### WHAT IS EXPECTED
Make an exact copy of the records, and keep the pictures out of it.

·····

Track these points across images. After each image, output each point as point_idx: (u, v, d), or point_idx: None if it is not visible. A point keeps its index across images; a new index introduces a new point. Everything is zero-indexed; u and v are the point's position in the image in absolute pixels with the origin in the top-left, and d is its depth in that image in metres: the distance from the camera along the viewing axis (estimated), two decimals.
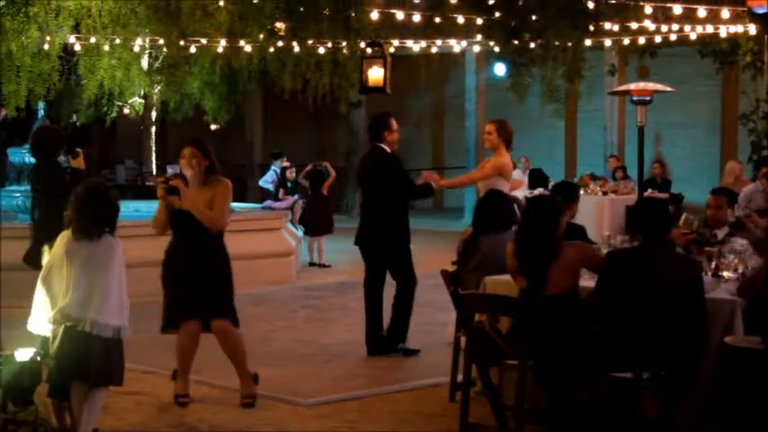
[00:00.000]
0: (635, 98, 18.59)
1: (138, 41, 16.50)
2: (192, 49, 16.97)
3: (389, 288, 10.10)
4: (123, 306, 6.82)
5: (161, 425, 7.69)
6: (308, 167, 17.49)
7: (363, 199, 10.37)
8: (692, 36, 18.09)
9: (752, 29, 16.53)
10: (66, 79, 17.42)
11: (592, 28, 16.21)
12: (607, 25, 16.38)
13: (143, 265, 11.38)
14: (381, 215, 9.92)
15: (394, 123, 10.03)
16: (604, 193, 18.64)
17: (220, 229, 8.11)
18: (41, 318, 6.86)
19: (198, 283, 8.05)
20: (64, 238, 6.86)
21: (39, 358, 6.92)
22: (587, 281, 7.20)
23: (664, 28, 17.30)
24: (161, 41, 16.61)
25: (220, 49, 16.82)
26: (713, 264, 7.34)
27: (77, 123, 24.93)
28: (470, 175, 11.07)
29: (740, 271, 7.24)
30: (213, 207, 8.03)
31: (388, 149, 9.93)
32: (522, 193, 17.85)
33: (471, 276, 8.41)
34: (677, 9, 15.49)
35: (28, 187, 15.42)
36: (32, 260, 8.40)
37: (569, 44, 15.94)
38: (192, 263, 8.07)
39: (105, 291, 6.72)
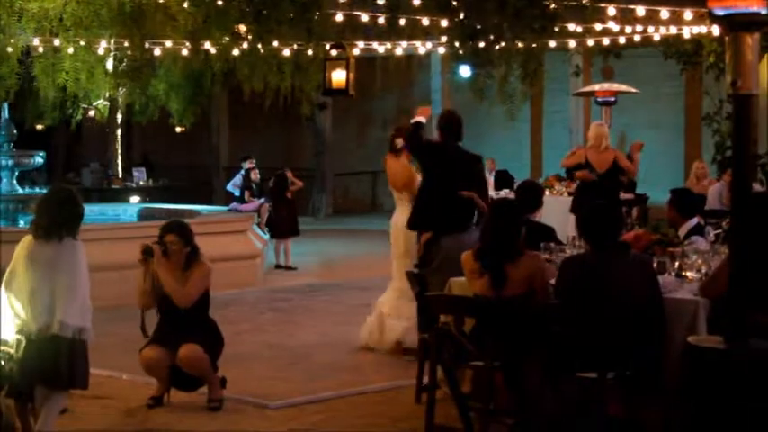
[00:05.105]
0: (599, 99, 18.64)
1: (103, 44, 16.41)
2: (157, 52, 16.89)
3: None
4: (85, 308, 6.78)
5: (127, 429, 7.67)
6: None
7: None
8: (656, 37, 18.16)
9: (715, 30, 16.60)
10: (29, 82, 17.32)
11: (557, 29, 16.25)
12: (571, 26, 16.39)
13: (107, 268, 11.35)
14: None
15: None
16: (570, 194, 18.67)
17: (184, 305, 8.06)
18: (6, 323, 6.81)
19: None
20: (26, 241, 6.81)
21: (2, 362, 6.87)
22: None
23: (628, 29, 17.34)
24: (125, 44, 16.53)
25: (185, 52, 16.76)
26: (677, 264, 7.38)
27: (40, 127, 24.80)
28: None
29: (704, 271, 7.28)
30: (186, 284, 8.05)
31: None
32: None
33: (434, 277, 8.42)
34: (640, 10, 15.53)
35: None
36: None
37: (533, 46, 15.97)
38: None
39: (69, 292, 6.67)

·····

### EXPECTED OUTPUT
Track these points across images. After each image, output each point as point_idx: (u, v, d), or point_idx: None if it is not visible. A point keeps its index across images; a new index introduces a new point. Everything is zero-indexed; u and v are the point's position in the image in absolute pixels with the origin in the top-left, and d is its depth in that image in metres: the distance from the camera along the viewing axis (estimated), two decimals.
[00:00.000]
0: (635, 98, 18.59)
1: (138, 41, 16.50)
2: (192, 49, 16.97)
3: (389, 288, 10.10)
4: (123, 306, 6.82)
5: (161, 425, 7.69)
6: (308, 167, 17.49)
7: (363, 199, 10.37)
8: (692, 36, 18.09)
9: (752, 29, 16.53)
10: (66, 79, 17.42)
11: (592, 28, 16.21)
12: (607, 25, 16.38)
13: (143, 265, 11.38)
14: (381, 215, 9.92)
15: (394, 123, 10.03)
16: (604, 193, 18.64)
17: (220, 229, 8.11)
18: (41, 318, 6.86)
19: (198, 283, 8.05)
20: (64, 238, 6.86)
21: (39, 358, 6.92)
22: (587, 281, 7.20)
23: (664, 28, 17.30)
24: (161, 41, 16.61)
25: (220, 49, 16.82)
26: (713, 264, 7.34)
27: (77, 123, 24.93)
28: (470, 175, 11.07)
29: (740, 271, 7.24)
30: (213, 207, 8.03)
31: (388, 149, 9.93)
32: (522, 193, 17.85)
33: (471, 276, 8.41)
34: (677, 9, 15.49)
35: (28, 187, 15.42)
36: (32, 260, 8.40)
37: (569, 44, 15.94)
38: (192, 263, 8.07)
39: (105, 291, 6.72)
[00:05.105]
0: (599, 99, 18.64)
1: (103, 44, 16.41)
2: (157, 52, 16.89)
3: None
4: (85, 308, 6.78)
5: (127, 429, 7.67)
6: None
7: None
8: (656, 37, 18.16)
9: (715, 30, 16.60)
10: (29, 82, 17.32)
11: (557, 29, 16.25)
12: (571, 26, 16.39)
13: (107, 268, 11.35)
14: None
15: None
16: (570, 194, 18.67)
17: (184, 305, 8.06)
18: (6, 323, 6.81)
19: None
20: (26, 241, 6.81)
21: (2, 362, 6.87)
22: None
23: (628, 29, 17.34)
24: (125, 44, 16.53)
25: (185, 52, 16.76)
26: (677, 264, 7.38)
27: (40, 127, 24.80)
28: None
29: (704, 271, 7.28)
30: (186, 284, 8.05)
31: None
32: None
33: (434, 277, 8.42)
34: (640, 10, 15.53)
35: None
36: None
37: (533, 46, 15.97)
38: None
39: (69, 292, 6.67)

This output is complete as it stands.